The glaring irony of this state of affairs is that it was its chief enforcer who, in the early years of his reign, traversed the country with flip charts and marker pens, explaining everything from Balance of Payments, to GDP and constitutionalism and the merits of inclusive government—relishing as he did, every opportunity to scoff at Idi Amin and founding President Milton Obote whom he labeled “swine.”
The same Ssaabalwanyi (Fighter of All Fighters) as he calls himself, has in our lifetimes mutated against whatever he said in public and wrote in books, not least in his autobiography “Sowing the Mustard Seed”, which decried tyranny and extolled the norms of Pan Africanism.
The co-conspirators of this protracted assault on the twin doctrines of the rule of law and separation of powers are predictably septuagenarian and beyond, even though its midwives are an assortment of youthful and middle-aged functionaries who see their security and personal advancement as contingent upon the perpetration of this unjust and unsustainable order.
From this state of affairs, three lessons stand out:
- Active citizens and functional political parties are the gatekeepers of democratic norms. Their absence or lack of courage creates a vacuum in which authoritarianism thrives.
- Democratisation is fragile and only as strong as the society’s willingness to practice and defend it.
- Finally, liberties and freedoms are not taken overnight. They are withdrawn in bits and pieces, and by the time one wakes up to the heist, incredible damage has been done.
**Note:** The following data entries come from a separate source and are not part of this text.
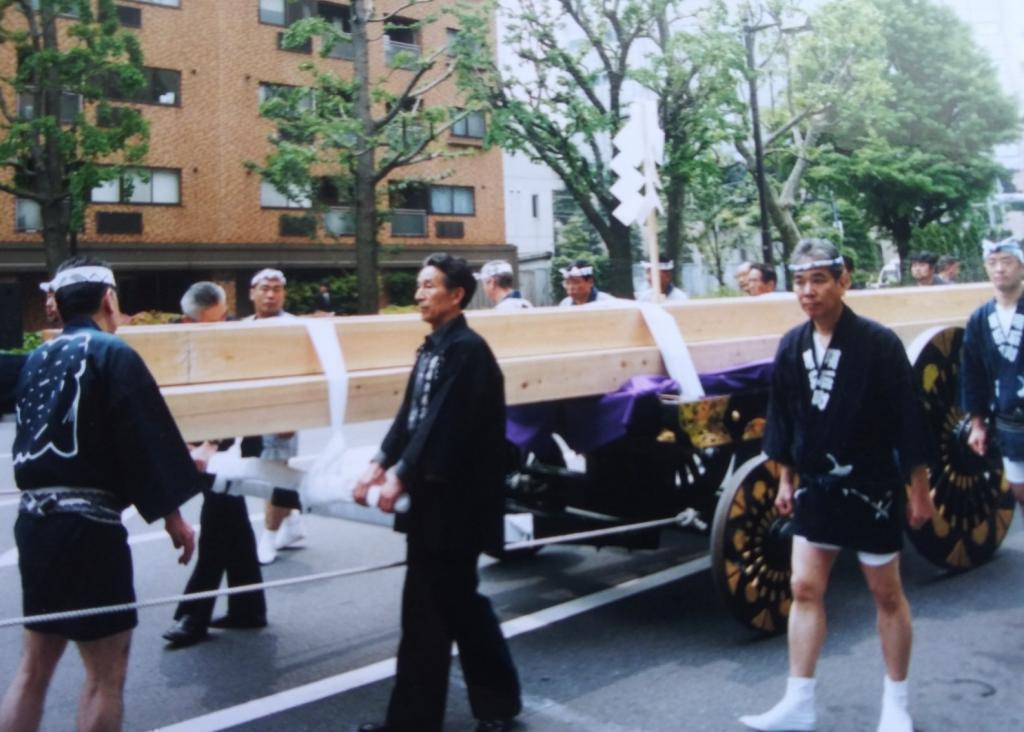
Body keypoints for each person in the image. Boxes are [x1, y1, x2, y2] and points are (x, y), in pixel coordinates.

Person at [740, 239, 935, 732]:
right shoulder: (791, 344)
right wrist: (785, 478)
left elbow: (908, 420)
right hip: (817, 485)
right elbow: (784, 418)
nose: (808, 292)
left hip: (871, 484)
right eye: (800, 282)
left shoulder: (879, 343)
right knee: (805, 587)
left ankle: (896, 704)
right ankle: (798, 702)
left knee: (886, 595)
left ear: (843, 281)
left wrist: (919, 487)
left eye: (819, 280)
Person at [0, 256, 201, 732]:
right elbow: (143, 438)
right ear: (109, 299)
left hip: (34, 526)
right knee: (104, 677)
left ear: (59, 306)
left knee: (33, 669)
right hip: (88, 529)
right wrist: (174, 519)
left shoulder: (36, 358)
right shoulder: (114, 353)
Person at [353, 253, 521, 732]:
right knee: (447, 606)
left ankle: (434, 717)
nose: (419, 294)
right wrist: (378, 463)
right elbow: (411, 416)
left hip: (460, 504)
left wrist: (400, 475)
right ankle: (493, 704)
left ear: (457, 295)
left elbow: (444, 424)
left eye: (429, 286)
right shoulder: (434, 348)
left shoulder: (468, 351)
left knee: (441, 608)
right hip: (434, 502)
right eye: (420, 285)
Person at [162, 283, 267, 648]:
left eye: (222, 318)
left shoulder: (232, 334)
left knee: (219, 522)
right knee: (231, 519)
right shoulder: (175, 337)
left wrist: (209, 444)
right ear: (187, 318)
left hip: (229, 443)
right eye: (209, 322)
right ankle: (248, 606)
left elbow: (238, 397)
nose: (220, 325)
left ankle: (194, 615)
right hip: (196, 441)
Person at [245, 268, 304, 565]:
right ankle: (292, 524)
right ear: (252, 293)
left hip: (282, 410)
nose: (271, 294)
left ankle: (268, 538)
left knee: (273, 476)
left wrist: (291, 415)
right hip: (251, 412)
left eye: (277, 289)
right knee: (265, 471)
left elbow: (304, 374)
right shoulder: (241, 326)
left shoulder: (294, 327)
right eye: (265, 288)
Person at [962, 238, 1024, 514]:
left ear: (1021, 267)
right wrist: (977, 424)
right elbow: (971, 374)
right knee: (1021, 492)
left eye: (1007, 262)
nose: (999, 269)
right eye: (992, 263)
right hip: (1009, 423)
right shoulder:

Thus, eternal vigilance is indeed the price of liberty.
With these learnings at the back of our minds, mobilization, and organization will be more effective in ways that prevent or help end the log jam and obstructed transition that has hamstrung Uganda’s progress on so many levels.
Yet for all my resolute opposition to Museveni’s dynastic rule, I agree with one of his most (in)famous reflections which when mentioned today gets him squirming and bristling: “the problem of Africa in general and Uganda in particular is not the people, but leaders who overstay in power.”
The author is a lawyer and consultant.